Dès l'acte I, Oreste — ambassadeur grec envoyé réclamer le fils d'Andromaque — confesse à son ami Pylade qu'il est venu en Épire non par devoir diplomatique, mais pour revoir Hermione dont il est éperdument amoureux. Il reconnaît lui-même l'irrationalité de cette démarche : il sait qu'Hermione le repousse, il sait qu'il court à sa perte. Cette conscience douloureuse de sa propre faiblesse est le signe distinctif du héros racinien. La raison est présente — elle formule le diagnostic — mais elle demeure impuissante à modifier le comportement. Pylade, voix de la prudence et du bon sens, tente en vain de le raisonner ; ses arguments sont entendus, jamais suivis d'effet.
Pyrrhus, roi d'Épire, illustre quant à lui la lente capitulation de la volonté. Au début de la pièce, il tente encore de négocier avec lui-même : il offre à Andromaque de protéger son fils Astyanax en échange de son amour, construisant une forme de calcul rationnel autour d'un sentiment irrationnel. Mais cet équilibre précaire s'effondre. À l'acte IV, après qu'Andromaque a consenti à l'épouser pour sauver son fils, Pyrrhus rompt sans ménagement ses fiançailles avec Hermione. Il n'hésite plus : la passion a définitivement supplanté tout devoir politique ou moral. Racine souligne ainsi que la raison, chez Pyrrhus, n'était qu'un délai accordé à la passion avant sa victoire totale.

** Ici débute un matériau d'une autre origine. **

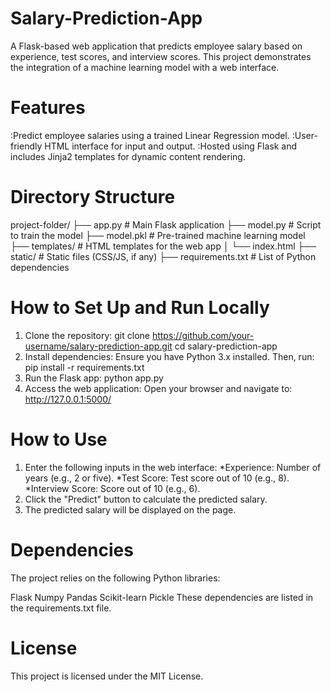 # Salary-Prediction-App
A Flask-based web application that predicts employee salary based on experience, test scores, and interview scores. This project demonstrates the integration of a machine learning model with a web interface.

# Features
:Predict employee salaries using a trained Linear Regression model.
:User-friendly HTML interface for input and output.
:Hosted using Flask and includes Jinja2 templates for dynamic content rendering.

# Directory Structure
project-folder/
├── app.py             # Main Flask application
├── model.py           # Script to train the model
├── model.pkl          # Pre-trained machine learning model
├── templates/         # HTML templates for the web app
│   └── index.html
├── static/            # Static files (CSS/JS, if any)
├── requirements.txt   # List of Python dependencies

# How to Set Up and Run Locally
1. Clone the repository:
git clone https://github.com/your-username/salary-prediction-app.git
cd salary-prediction-app
2. Install dependencies: Ensure you have Python 3.x installed. Then, run:
pip install -r requirements.txt
3. Run the Flask app:
python app.py
4. Access the web application: Open your browser and navigate to:
http://127.0.0.1:5000/

# How to Use
1. Enter the following inputs in the web interface:
*Experience: Number of years (e.g., 2 or five).
*Test Score: Test score out of 10 (e.g., 8).
*Interview Score: Score out of 10 (e.g., 6).
2. Click the "Predict" button to calculate the predicted salary.
3. The predicted salary will be displayed on the page.

# Dependencies
The project relies on the following Python libraries:

Flask
Numpy
Pandas
Scikit-learn
Pickle
These dependencies are listed in the requirements.txt file.

# License
This project is licensed under the MIT License.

Le cas d'Hermione est peut-être le plus troublant. Blessée dans son orgueil autant que dans son amour, elle ordonne à Oreste d'assassiner Pyrrhus en formulant sa demande comme une exigence de justice et de vengeance légitime. Elle raisonne, argumente, se donne des raisons — mais ce discours rationnel masque une passion jalouse et une douleur que la fierté lui interdit d'avouer clairement. Lorsqu'Oreste revient après le meurtre, elle retourne aussitôt contre lui toute sa fureur, niant avoir voulu ce qu'elle avait pourtant explicitement commandé. Ce revirement célèbre, à l'acte V, dévoile que son apparent raisonnement n'était qu'une passion travestie : elle aimait Pyrrhus jusqu'au bout et ne pouvait le supporter mort.
Seule Andromaque incarne une résistance authentique aux débordements passionnels. Fidèle à la mémoire d'Hector, elle oppose à la fièvre des autres personnages une constance qui relève de la raison morale et du devoir conjugal. Mais cette vertu même la place au centre d'une mécanique qui la dépasse et qu'elle n'a pas voulue. Son calme raisonné n'apaise rien : il attise au contraire les passions qui gravitent autour d'elle. Racine suggère ainsi que dans un monde livré aux passions, la raison n'est pas une protection — elle est presque une provocation.
La raison contre la passion n'est donc pas, dans Andromaque, un simple combat dont l'un des camps sortirait vainqueur. C'est la structure même qui rend la tragédie inévitable : chaque personnage qui voit clair est impuissant à agir en conséquence, et cette impuissance est précisément ce qui précipite la catastrophe finale.